- Exercise materials
- - - -

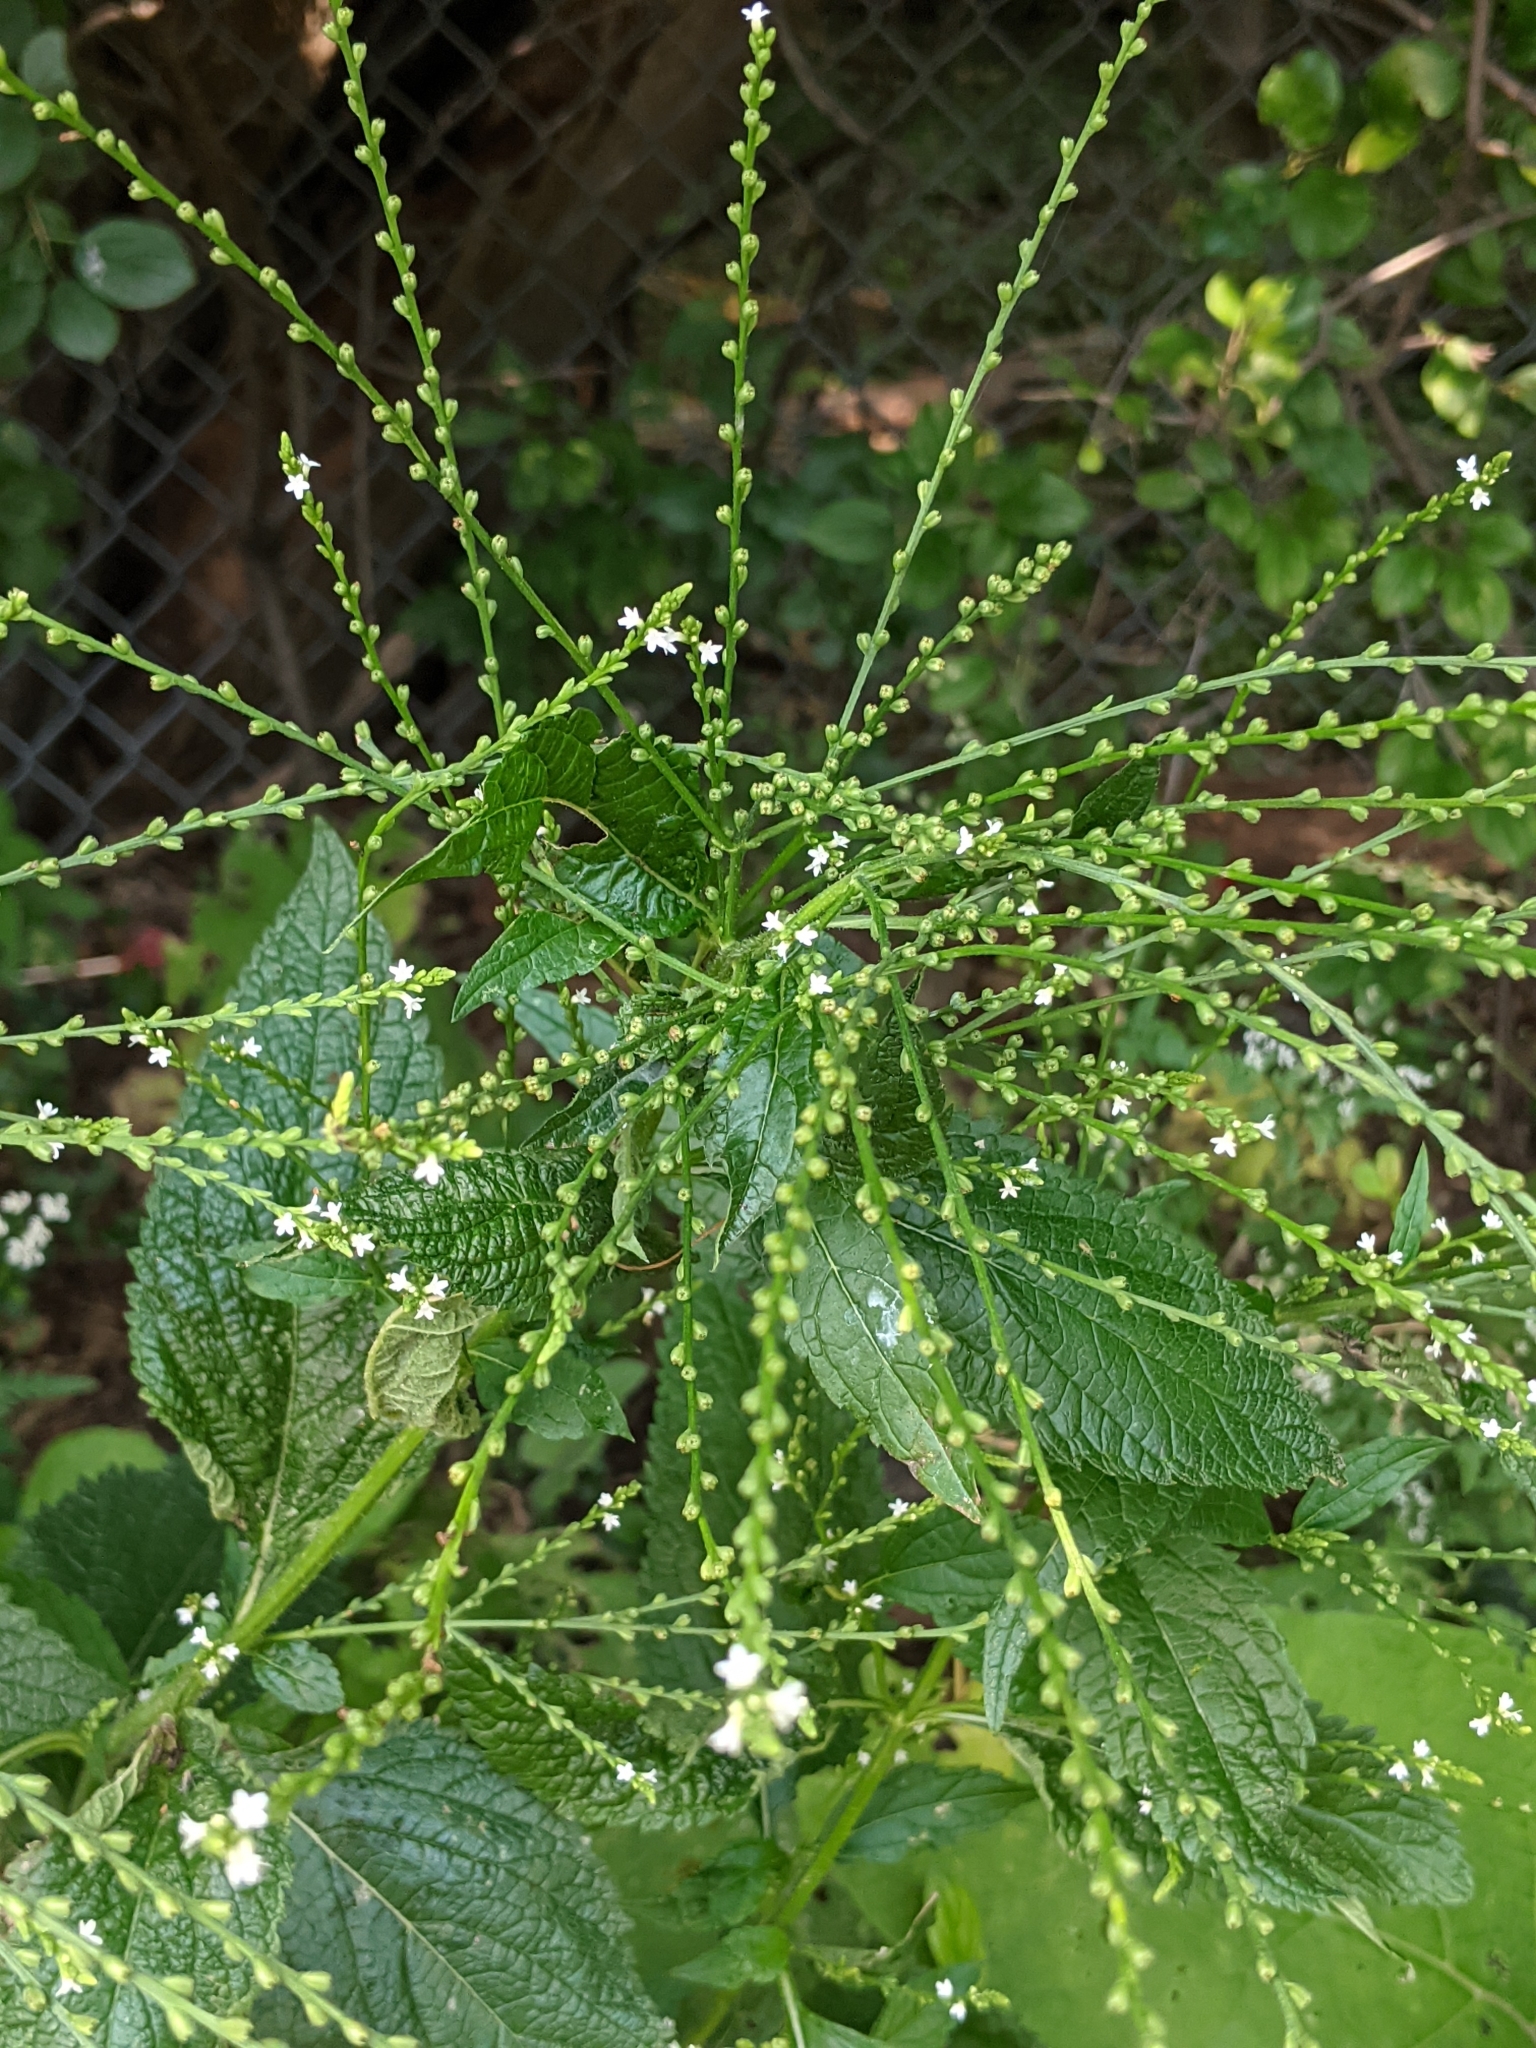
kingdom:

- - - -

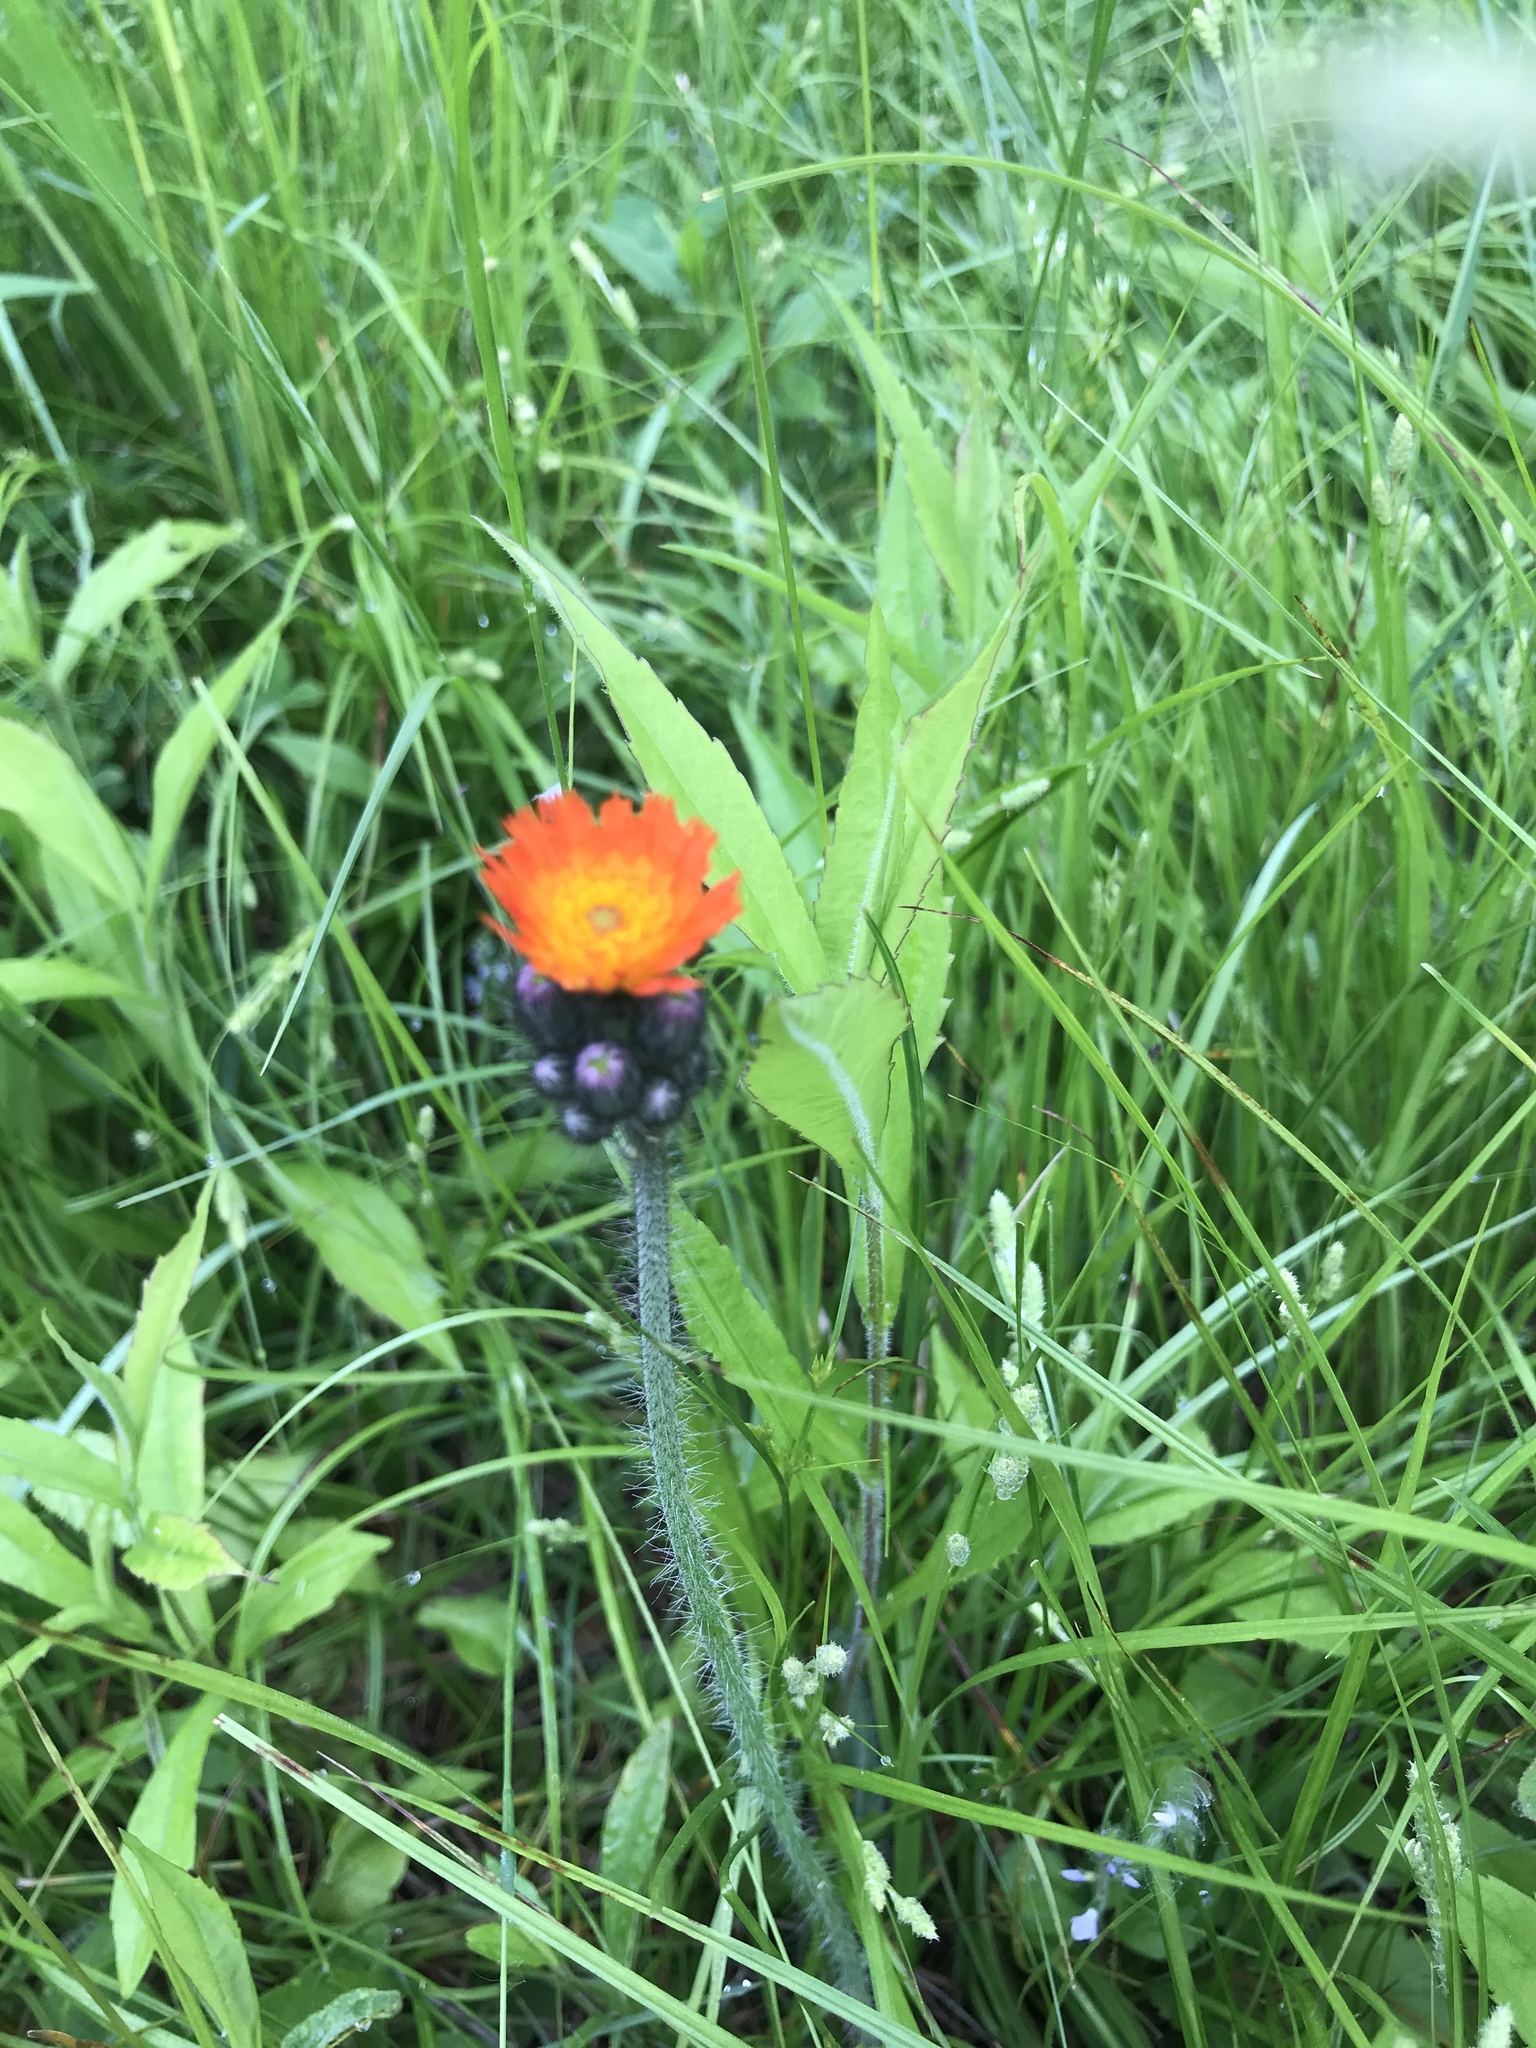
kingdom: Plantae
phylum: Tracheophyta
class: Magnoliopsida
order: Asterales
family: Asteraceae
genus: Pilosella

- - - -

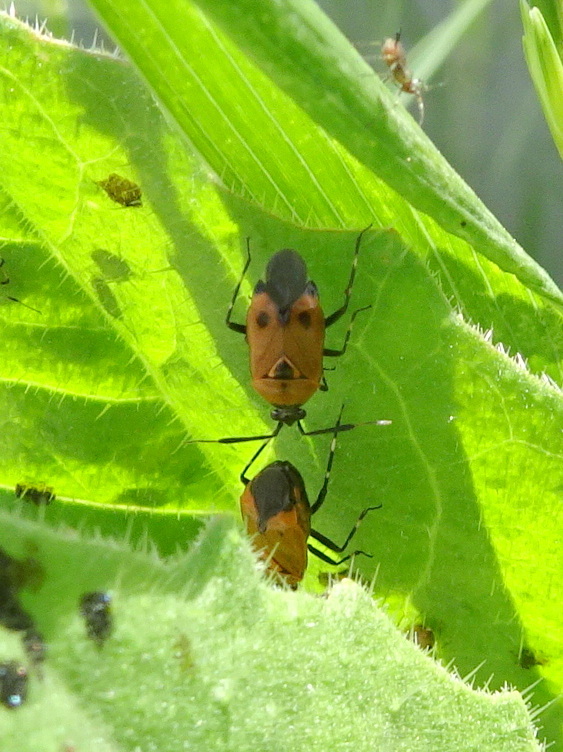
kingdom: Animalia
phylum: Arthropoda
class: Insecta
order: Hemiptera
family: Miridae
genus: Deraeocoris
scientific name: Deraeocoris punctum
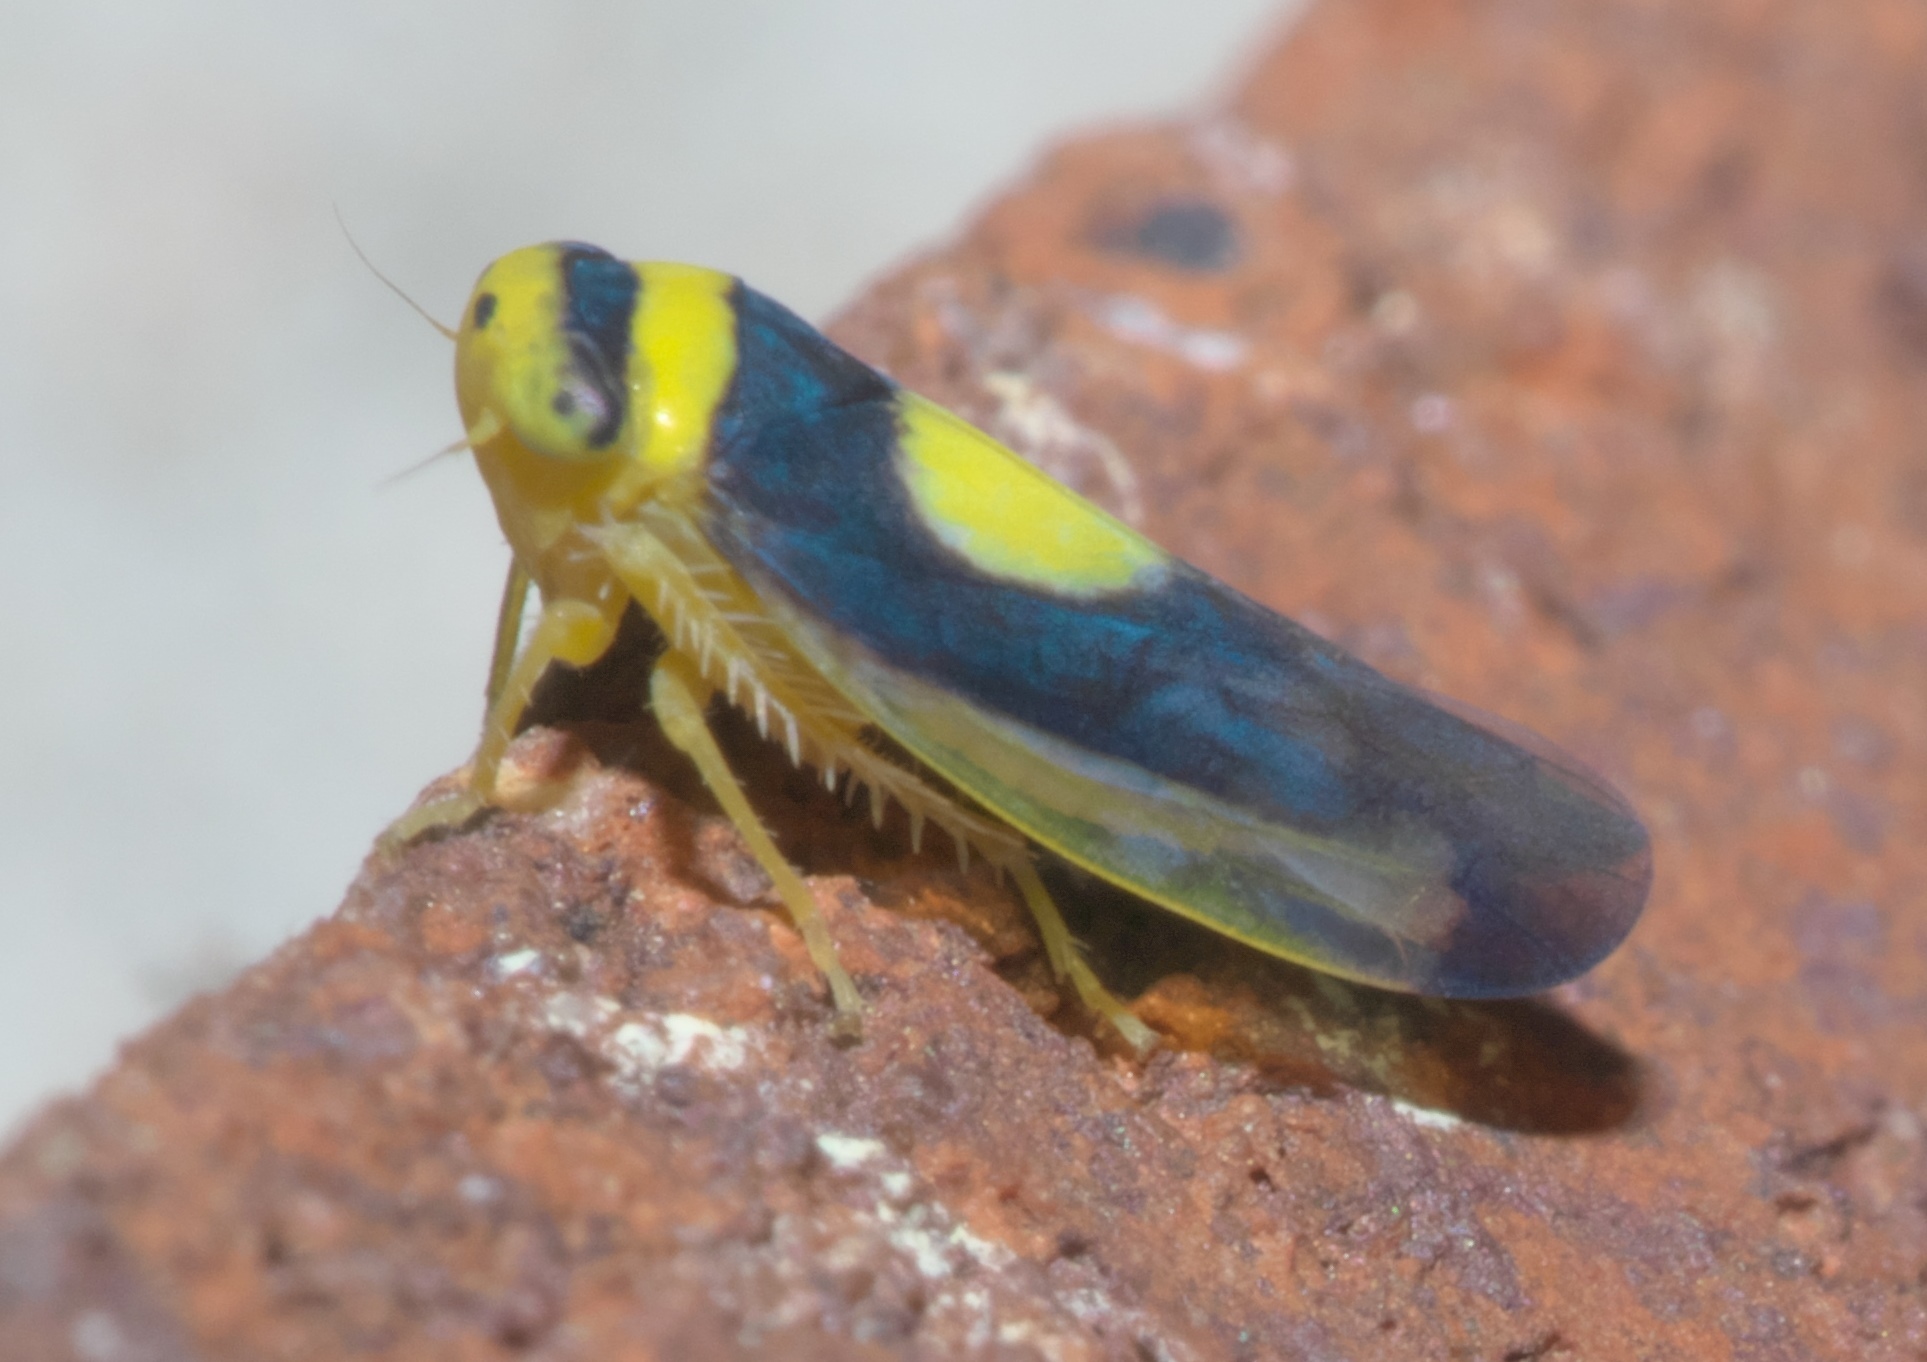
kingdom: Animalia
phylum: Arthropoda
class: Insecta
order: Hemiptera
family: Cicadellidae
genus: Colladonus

- - - -

- What you are asked to do
Duplicate everything from the line containing "genus: Deraeocoris" down to the line containing "genus: Colladonus", including both of those lines. Leave the pictures out of your answer.

- Solution to this exercise
genus: Deraeocoris
scientific name: Deraeocoris punctum
kingdom: Animalia
phylum: Arthropoda
class: Insecta
order: Hemiptera
family: Cicadellidae
genus: Colladonus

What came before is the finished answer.